Les billets sont rares mais c'est comme ça. Et encore une fois, ce sera une chronique. Pour ceux qui sont pas d'accord c'est dommage. Pour les autres, il y a Destination Rock.


Californication ou l'album de la discorde. Trop doux pour certains, une facette revendiquée pour d'autres. Coupons tout d'abord court à toutes les polémiques : cet album se situe assez sensiblement dans un entre-deux. On y retrouve une tonalité double : une touche funky très présente et une démarche mélodique assumée. Si le funk peut-être vu comme une lointaine filiation avec la fusion des débuts, les arpèges à répétition qui parsèment l'album ont pu être considéré comme l'aveu de la fin de la rage du groupe au profit d'un répertoire plus conventionnel et commercial.

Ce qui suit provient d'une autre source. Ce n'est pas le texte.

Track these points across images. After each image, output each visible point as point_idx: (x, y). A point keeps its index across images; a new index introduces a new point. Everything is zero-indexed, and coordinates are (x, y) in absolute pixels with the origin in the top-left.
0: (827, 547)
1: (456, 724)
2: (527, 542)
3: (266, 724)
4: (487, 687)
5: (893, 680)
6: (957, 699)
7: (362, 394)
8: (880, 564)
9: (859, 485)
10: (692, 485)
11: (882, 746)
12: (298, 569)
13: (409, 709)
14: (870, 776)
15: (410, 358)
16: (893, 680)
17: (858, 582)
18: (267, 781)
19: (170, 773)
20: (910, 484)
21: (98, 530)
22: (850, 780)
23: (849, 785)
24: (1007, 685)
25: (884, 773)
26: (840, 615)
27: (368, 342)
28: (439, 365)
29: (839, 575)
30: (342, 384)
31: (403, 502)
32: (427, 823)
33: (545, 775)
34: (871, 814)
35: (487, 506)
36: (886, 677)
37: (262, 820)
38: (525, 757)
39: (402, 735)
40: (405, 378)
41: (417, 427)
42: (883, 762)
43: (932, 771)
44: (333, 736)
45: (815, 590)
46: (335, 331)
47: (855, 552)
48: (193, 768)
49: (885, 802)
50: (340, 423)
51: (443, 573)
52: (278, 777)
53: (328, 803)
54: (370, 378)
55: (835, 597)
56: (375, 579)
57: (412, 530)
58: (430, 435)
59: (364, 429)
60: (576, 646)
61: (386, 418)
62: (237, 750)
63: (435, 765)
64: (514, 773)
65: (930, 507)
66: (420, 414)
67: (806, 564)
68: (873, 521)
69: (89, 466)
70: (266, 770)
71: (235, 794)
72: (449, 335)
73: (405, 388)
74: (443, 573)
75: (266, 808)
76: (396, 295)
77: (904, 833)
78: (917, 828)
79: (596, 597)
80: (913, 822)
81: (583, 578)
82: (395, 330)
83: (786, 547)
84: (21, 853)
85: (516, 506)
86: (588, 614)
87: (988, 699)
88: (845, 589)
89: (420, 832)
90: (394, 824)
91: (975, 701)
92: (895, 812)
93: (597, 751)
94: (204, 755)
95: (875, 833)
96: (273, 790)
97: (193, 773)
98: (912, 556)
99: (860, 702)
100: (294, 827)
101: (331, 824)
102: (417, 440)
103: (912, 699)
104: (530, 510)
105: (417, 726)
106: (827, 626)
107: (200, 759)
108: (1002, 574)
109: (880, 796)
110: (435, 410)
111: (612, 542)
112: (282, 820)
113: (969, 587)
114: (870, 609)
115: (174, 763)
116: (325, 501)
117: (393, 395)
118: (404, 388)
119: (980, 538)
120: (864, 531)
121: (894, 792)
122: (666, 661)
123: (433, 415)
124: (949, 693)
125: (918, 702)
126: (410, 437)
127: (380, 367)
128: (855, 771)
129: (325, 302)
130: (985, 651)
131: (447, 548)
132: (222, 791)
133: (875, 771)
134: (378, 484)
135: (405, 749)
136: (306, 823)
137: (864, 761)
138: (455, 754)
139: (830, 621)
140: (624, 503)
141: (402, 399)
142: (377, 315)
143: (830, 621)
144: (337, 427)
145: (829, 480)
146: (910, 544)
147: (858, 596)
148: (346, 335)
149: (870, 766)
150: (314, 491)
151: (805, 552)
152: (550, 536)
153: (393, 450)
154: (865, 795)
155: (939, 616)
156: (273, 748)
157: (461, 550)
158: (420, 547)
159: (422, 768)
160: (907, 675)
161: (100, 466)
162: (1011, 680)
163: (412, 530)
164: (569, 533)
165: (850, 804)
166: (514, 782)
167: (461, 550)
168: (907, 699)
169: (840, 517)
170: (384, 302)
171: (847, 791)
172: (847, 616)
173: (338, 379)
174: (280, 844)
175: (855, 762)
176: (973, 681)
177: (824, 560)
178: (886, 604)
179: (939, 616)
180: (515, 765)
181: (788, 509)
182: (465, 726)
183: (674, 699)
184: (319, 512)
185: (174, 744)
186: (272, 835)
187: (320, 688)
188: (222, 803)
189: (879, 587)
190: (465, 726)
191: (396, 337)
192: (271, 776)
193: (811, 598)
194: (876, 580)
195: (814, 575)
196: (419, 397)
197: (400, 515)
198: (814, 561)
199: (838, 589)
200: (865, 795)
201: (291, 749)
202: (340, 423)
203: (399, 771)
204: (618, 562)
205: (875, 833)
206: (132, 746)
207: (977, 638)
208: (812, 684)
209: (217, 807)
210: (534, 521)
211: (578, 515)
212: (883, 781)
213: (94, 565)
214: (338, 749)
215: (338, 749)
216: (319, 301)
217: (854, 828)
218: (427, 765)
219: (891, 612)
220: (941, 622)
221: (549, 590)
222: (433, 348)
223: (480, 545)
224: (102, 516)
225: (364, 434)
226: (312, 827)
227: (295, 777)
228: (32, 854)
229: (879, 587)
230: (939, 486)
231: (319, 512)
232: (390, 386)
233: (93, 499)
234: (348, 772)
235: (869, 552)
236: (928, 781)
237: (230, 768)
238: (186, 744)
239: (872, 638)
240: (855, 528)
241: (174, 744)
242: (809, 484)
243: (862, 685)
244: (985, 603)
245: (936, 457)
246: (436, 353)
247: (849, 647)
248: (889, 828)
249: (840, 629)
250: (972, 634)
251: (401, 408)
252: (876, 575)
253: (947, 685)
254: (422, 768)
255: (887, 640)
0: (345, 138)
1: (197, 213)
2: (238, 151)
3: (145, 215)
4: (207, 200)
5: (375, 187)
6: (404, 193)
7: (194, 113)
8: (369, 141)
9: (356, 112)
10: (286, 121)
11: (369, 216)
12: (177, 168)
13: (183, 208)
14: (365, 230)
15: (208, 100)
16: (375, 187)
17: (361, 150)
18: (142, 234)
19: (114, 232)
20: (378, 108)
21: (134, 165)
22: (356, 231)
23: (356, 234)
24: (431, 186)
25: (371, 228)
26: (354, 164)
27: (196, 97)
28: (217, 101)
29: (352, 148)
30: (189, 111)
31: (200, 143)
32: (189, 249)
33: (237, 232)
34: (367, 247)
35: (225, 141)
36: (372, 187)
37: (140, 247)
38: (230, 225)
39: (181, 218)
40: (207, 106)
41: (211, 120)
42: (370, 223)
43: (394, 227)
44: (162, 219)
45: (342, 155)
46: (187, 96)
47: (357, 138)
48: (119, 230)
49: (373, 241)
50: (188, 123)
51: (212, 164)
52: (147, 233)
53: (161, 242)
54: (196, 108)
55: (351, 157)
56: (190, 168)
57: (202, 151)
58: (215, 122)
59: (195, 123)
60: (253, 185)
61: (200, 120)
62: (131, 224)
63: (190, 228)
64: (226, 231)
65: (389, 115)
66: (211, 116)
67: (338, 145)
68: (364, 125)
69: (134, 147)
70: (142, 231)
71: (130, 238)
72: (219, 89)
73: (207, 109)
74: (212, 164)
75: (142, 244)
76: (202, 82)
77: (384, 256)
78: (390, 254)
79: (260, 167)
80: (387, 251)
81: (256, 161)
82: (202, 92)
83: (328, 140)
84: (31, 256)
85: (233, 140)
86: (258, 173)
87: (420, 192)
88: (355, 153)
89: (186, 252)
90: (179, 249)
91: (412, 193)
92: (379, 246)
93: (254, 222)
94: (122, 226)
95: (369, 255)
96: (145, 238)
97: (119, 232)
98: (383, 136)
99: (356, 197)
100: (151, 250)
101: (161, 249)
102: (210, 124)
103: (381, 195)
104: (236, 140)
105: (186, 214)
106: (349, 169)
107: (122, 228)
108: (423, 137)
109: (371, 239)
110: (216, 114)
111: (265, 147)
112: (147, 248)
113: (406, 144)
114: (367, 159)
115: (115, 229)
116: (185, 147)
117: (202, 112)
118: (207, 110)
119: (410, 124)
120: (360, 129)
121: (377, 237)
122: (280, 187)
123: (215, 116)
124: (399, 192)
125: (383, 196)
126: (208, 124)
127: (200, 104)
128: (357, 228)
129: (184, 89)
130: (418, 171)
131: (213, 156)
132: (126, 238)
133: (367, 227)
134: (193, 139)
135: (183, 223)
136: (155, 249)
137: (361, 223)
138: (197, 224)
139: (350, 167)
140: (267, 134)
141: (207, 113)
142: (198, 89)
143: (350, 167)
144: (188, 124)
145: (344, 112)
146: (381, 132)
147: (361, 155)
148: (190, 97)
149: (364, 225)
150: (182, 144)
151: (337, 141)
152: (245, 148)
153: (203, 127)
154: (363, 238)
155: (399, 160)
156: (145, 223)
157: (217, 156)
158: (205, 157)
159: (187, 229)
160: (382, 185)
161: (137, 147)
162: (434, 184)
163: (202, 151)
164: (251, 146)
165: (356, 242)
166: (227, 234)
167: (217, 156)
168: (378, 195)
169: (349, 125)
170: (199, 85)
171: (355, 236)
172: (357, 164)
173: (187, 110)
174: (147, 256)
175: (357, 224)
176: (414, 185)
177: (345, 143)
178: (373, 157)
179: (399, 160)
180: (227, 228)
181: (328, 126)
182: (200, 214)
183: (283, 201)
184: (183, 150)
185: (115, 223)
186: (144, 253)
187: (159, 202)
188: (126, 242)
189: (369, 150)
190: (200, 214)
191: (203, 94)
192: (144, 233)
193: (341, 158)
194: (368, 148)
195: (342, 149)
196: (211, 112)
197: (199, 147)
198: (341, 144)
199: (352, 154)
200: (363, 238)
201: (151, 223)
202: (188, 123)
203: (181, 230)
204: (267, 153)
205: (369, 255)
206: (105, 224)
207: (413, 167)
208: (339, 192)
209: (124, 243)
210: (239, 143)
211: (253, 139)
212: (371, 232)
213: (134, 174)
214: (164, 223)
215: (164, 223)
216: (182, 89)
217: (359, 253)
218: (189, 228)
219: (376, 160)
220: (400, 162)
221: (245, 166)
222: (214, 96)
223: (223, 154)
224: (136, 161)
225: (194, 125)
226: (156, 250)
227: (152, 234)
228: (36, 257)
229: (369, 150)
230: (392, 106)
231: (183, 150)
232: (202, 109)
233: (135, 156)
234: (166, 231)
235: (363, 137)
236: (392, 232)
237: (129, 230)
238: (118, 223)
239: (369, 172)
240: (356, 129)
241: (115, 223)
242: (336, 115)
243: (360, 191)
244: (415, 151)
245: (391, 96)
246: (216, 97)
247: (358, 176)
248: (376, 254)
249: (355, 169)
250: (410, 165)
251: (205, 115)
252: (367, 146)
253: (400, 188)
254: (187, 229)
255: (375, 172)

Il n'en est rien.

californication
Cet entre-deux se caractérise également par une double démarche du point de vue du chant. Ainsi, si Anthony Kiedis peut se révéler crooner par moment, il peut également mettre en avant sa « verve sautillante ». Ainsi, "Porcelain" voit le chanteur susurrer d'une voix haut perchée, tandis que est parsemée d'éructations à contre-temps. La tonalité funky est comme souvent dans le répertoire du groupe l'apanage du jeu de Flea. Celui-ci se fait toujours le porte-parole du versant groovy de la formation et propose des riffs fracassants et entrainants. Cette ossature rythmique, avec la participation d'une batterie au jeu léché et précis, soutient un jeu de guitare qui fait la part-belle à des accords puissants et, certes, parfois conventionnel mais également à quelques expérimentations guitaristiques.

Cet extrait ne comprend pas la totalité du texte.